The Savory Collection, Vol. 1 -Body and Soul: Coleman Hawkins & Friends

Extended versions of familiar compositions and live settings are part of the overall value of The Savory Collection, Vol. 1 -Body and Soul: Coleman Hawkins & Friends (The National Jazz Museum in Harlem, 2016). At approximately double the length of the original studio recording, "Body and Soul" is a bit faster paced but with the originally intended atmosphere intact. Equally important is that the broadcasts captured by Savory allow new audiences to hear these early icons in a setting that has been previously unavailable.

The first volume contains brilliantly refurbished pieces by Hawkins, Ella Fitzgerald (barely into her twenties at the time), Fats Waller, and Lionel Hampton. Also appearing on the recording, but less well-known is guitarist Carl Kress and Emilio Cáceres, a Paraguayan, who was primarily a composer but also played guitar and violin, the latter of which he plays on a single track of the album.
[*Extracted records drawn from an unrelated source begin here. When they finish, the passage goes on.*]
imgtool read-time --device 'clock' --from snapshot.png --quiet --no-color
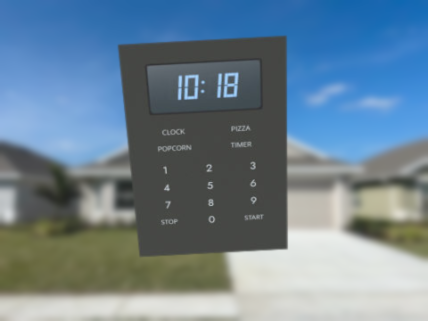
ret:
10:18
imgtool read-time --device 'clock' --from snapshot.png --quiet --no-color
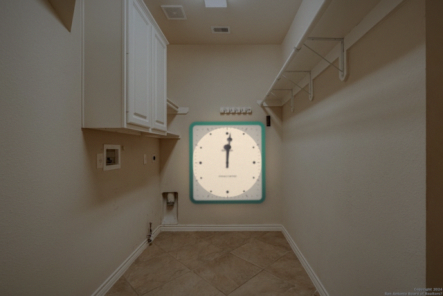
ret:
12:01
If the Coleman Hawkins & Friends subtitle suggests a unified, star-studded jam session, that isn't the case. The collection is culled from six radio broadcasts recorded in four different years from 1936 to 1940 and the paths of the big name artists here, did not cross. It's also worth noting that—again, despite the title—Hawkins' large ensemble accounts for only three of the eighteen tracks while Waller's sextet dominates the album with six tracks. Some of the sidemen, in the cases of Hawkins and Fitzgerald, are best-guesses or unidentifiable.
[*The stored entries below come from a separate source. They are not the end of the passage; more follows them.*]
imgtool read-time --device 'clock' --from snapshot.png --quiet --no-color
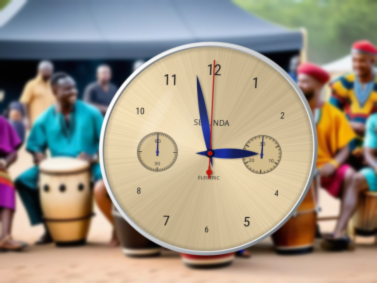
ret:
2:58
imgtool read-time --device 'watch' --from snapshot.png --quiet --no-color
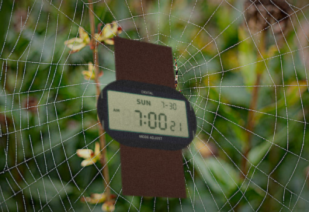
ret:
7:00:21
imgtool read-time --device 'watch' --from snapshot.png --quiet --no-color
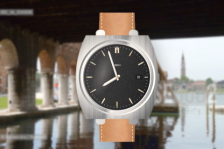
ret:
7:57
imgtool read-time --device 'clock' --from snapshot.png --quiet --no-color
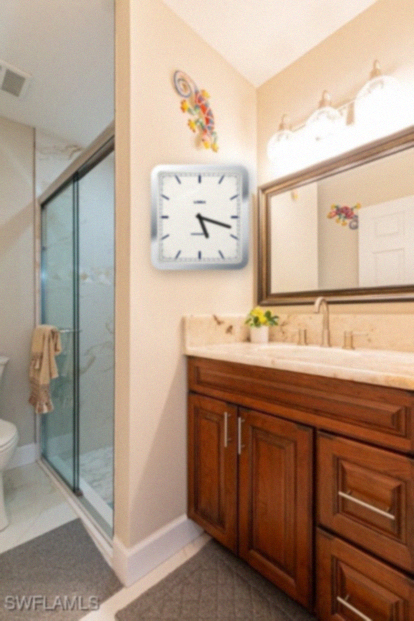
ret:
5:18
The Savory Collection, Vol. 2 -Jumpin' at the Woodside: The Count Basie Orchestra (feat. Lester Young) is taken from eleven different broadcasts but all feature Basie, Young and a number of other players. The Savory Collection, Vol. 3 -Honeysuckle Rose: Fats Waller & Friends, similar to Vol. 1, is a collection of seven different acts with The John Kirby Sextet featured on ten of the twenty-one tracks. Though Kirby is not well-remembered today, his bands attracted top artists such as Dizzy Gillespie, Benny Carter and Ben Webster. Carter has his own piece on Vol. 3 along with Albert Ammons and Roy Eldridge.

The significance of the entire Savory series cannot be under-estimated. These are rare glimpses of jazz history, preserved and mastered to present an optimum listening experience. The level of clarity achieved in many of these eighty-year old recordings is remarkable.

Personnel: (Tracks 1-3) Coleman Hawkins: tenor saxophone; Thelma Carpenter: vocals; (probable personnel): Tommy Stevenson, Joe Guy, Tommy Lindsay, Nelson Bryant: trumpets; William Cato, Claude Jones, Sandy Williams: trombones; Eustis Moore, Jackie Fields: alto saxophone; Ernie Powell, Kermit Scott: tenor saxophone; Gene Rodgers: piano; Gene Fields: guitar; Billy Taylor: bass; C. Heard: drums. (Tracks 4-5) Ella Fitzgerald: vocals; Chick Webb: drums; unknown personnel from CBS Studio Orchestra. (Tracks 6-11) Herman Autrey: trumpet; Gene Sedric: clarinet, tenor saxophone; Fats Waller: piano, vocals; Al Casey: guitar; Cedric Wallace: bass; Slick Jones: drums. (Tracks 12-16) Charlie Shavers: trumpet; Vernon Brown: trombone; Dave Matthews: alto saxophone; Herschel Evans: tenor saxophone; Howard Smith: piano; Milt Hinton: bass; Cozy Cole: drums; Lionel Hampton: vibes, piano, vocals. (Tracks 17) Carl Kress, Dick McDonough: guitars. (Track 18) Ernie Caceres: clarinet, baritone saxophone; Johnny Gomez: guitar; Emilio Caceres: violin.

Tracks: Body and Soul; Basin Street Blues; Lazy Butterfly (Theme); A-Tisket, A-Tasket; I've Been Saving Myself for You; Yacht Club Swing/ Hold My Hand (Medley); I Haven't Changed A Thing; Summer Souvenirs / Who Blew Out The Flame (Medley); You Must Have Been A Beautiful Baby/ Sixty Seconds Got Together/ I've Got A Pocketful of Dreams (Medley); Alligator Crawl; Spider and The Fly; Dinah; Blues; Chinatown, My Chinatown; Stardust; Rosetta; Heat Wave, China Boy.